Advanced Nasopharyngeal Carcinoma Patients Have Similar Outcomes with Neoadjuvant Chemo
the Cancer Therapy Advisor take:
In a study recently published in the journal BMC Cancer, researchers from the National Cheng Kung University Hospital in Taiwan reviewed the long-term outcomes of 128 patients with confirmed locally advanced nasopharyngeal carcinoma (LA-NPC) in Epstein-Barr virus infection endemic areas.
These patients received either neoadjuvant chemotherapy followed by radiotherapy (NACT) or concurrent chemoradiotherapy (CCRT; consisting of 3-week cycles of cisplatin or 4-week cycles of cisplatin and fluorouracil). The first failure site, disease free survival (DFS), overall survival (OS), and other prognostic factors were analyzed. Thirty-eight (30%) of the 128 patients received NACT, and those patients with advanced nodal disease and advanced clinical stage (stage IVA-IVB) were more likely to enroll in the NACT group.
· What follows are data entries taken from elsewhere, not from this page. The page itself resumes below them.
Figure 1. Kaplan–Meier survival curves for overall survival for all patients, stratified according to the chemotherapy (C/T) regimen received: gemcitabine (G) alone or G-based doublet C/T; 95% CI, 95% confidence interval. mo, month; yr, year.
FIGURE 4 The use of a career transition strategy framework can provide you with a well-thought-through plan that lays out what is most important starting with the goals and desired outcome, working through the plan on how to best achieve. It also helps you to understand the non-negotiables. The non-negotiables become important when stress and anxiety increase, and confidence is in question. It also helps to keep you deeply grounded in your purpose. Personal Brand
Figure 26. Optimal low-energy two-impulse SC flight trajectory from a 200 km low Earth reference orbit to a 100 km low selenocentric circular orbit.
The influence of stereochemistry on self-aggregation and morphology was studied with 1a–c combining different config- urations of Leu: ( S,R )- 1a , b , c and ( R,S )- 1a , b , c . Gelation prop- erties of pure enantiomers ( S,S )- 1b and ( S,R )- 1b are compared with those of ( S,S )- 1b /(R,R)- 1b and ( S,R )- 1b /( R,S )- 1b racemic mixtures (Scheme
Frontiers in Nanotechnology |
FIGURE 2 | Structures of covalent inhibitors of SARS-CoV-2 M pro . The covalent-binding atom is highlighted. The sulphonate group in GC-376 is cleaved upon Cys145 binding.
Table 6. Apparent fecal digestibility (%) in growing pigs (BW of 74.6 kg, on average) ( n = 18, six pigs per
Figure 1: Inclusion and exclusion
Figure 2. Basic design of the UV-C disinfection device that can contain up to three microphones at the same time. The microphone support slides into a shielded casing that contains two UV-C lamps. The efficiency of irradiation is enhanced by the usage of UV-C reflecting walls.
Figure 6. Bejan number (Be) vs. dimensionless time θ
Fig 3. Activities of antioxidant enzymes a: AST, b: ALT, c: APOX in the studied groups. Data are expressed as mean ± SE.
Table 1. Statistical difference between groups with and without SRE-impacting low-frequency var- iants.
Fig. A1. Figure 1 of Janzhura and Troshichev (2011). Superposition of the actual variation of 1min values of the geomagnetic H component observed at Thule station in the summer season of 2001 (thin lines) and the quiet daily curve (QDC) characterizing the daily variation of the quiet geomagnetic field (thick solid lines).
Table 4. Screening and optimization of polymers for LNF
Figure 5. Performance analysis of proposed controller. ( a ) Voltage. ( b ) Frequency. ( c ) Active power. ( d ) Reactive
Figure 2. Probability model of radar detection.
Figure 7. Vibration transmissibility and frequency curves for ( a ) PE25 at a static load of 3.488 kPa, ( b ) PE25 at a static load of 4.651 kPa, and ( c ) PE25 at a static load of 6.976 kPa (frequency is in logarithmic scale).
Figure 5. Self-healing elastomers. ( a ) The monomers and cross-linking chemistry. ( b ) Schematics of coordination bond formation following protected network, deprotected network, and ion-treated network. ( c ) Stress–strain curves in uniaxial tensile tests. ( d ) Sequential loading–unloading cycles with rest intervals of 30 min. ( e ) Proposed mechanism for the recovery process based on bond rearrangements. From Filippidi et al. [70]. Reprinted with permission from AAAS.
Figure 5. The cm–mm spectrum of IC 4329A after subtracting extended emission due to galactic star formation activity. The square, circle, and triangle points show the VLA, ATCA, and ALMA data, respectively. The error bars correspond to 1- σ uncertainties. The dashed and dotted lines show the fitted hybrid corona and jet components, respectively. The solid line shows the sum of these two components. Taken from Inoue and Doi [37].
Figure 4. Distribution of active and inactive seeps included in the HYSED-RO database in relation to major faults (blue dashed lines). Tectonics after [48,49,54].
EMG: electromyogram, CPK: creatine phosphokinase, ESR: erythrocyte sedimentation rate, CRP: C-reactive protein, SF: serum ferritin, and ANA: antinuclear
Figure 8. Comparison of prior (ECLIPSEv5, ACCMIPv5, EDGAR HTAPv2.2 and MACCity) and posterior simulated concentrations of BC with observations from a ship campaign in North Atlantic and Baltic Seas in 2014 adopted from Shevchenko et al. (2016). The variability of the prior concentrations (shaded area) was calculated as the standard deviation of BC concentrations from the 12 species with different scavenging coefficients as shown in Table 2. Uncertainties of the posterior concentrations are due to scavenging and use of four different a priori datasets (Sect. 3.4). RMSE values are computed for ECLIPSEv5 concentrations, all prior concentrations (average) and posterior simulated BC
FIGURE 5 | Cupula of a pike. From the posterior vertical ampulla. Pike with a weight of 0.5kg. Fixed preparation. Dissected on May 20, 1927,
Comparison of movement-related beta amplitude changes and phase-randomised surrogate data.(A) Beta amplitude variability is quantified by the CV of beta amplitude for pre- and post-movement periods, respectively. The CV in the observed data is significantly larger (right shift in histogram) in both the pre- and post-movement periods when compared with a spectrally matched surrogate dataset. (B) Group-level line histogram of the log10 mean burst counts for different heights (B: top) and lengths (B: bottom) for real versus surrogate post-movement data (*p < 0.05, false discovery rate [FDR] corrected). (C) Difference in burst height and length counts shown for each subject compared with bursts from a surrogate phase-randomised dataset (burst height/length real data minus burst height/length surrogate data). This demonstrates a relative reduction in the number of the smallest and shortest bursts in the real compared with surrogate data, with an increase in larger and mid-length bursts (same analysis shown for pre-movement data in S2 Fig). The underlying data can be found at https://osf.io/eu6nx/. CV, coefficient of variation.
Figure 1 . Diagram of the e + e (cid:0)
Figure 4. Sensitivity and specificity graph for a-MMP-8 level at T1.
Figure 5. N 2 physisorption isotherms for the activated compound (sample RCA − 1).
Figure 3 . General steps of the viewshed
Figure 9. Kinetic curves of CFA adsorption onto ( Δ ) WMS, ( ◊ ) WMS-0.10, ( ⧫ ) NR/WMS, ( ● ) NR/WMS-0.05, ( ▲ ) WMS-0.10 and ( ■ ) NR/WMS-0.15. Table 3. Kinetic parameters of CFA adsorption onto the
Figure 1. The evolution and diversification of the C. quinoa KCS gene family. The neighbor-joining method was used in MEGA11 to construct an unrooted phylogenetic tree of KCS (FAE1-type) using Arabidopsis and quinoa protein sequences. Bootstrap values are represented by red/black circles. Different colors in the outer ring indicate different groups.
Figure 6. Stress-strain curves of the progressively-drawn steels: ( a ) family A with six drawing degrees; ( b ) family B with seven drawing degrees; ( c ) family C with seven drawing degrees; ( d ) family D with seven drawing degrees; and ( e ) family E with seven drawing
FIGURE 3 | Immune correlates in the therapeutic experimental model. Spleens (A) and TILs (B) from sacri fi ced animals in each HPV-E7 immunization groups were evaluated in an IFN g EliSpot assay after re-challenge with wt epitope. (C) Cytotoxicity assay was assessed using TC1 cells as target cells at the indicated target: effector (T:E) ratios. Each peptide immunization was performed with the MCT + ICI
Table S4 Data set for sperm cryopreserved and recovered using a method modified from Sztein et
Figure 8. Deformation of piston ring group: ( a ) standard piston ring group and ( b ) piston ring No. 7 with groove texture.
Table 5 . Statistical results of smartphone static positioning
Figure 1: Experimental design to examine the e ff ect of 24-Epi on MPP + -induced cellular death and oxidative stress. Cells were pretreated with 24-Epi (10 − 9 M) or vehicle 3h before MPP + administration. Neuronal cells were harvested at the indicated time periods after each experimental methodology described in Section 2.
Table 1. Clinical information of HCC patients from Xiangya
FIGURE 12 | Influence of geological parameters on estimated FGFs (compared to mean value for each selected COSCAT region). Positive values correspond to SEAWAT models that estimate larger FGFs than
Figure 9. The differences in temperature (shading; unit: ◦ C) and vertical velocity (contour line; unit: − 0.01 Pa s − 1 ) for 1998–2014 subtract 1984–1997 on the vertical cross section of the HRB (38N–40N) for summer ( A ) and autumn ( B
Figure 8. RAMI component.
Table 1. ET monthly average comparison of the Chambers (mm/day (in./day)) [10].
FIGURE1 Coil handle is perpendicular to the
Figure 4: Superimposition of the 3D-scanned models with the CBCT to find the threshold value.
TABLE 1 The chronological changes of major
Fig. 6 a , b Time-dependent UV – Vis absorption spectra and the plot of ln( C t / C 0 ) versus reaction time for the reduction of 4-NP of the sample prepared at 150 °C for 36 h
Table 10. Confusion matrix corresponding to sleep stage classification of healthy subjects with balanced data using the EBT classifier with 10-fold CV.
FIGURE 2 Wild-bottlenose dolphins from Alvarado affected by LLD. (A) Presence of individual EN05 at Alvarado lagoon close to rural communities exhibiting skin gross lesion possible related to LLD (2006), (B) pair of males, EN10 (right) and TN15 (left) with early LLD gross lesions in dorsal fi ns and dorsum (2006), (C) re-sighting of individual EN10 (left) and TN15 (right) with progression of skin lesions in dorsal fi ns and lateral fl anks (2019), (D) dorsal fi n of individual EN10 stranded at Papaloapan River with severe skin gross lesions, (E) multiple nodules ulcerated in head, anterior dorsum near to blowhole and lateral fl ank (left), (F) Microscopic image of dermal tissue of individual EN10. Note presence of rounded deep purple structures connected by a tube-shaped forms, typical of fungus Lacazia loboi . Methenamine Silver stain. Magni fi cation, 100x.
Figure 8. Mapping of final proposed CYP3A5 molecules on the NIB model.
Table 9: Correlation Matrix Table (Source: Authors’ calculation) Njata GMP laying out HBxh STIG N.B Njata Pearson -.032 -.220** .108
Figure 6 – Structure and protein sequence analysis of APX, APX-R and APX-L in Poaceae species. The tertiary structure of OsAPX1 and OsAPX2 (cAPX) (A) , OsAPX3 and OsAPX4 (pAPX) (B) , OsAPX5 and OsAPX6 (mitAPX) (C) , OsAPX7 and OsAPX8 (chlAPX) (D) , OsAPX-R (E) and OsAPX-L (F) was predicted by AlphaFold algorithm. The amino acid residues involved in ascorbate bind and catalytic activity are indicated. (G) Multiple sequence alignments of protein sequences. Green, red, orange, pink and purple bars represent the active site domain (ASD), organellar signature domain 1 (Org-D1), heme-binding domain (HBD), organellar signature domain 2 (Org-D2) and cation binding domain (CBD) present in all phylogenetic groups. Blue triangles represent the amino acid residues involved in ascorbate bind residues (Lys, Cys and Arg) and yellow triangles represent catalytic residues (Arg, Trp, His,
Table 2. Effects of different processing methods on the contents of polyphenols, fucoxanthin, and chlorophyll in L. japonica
When NACT to CCRT, patients who received NACT had similar 5-year DFS and OS (51.5% vs 65.1%, p = 0.28 and 71.7% vs 74.3%, p = 0.91, respectively); however, in those patients who were recurrence-free in the first 2 years after treatment, those who received NACT treatment had worse locoregional control compared with patients who received CCRT (hazard ratio =2.57, 95% CI: 1.02 to 6.47, p =0.046).
The authors concluded that although the two treatments had similar outcomes, patients treated with NACT should be followed-up closely because they are more likely to develop locoregional failure than patients receiving CCRT.
Patients treated with neoadjuvant chemotherapy should be followed-up closely.
This research compared the long–term outcomes between LA–NPC patients treated with neoadjuvant chemotherapy followed by radiotherapy (NACT) and those treated with concurrent chemoradiotherapy (CCRT). For LA–NPC, both CCRT and NACT were similarly efficacious treatment strategies in terms of long–term disease control and survival probability.
Close locoregional follow–up is recommended for patients receiving NACT, because these patients are more prone to develop locoregional failure than patients receiving CCRT.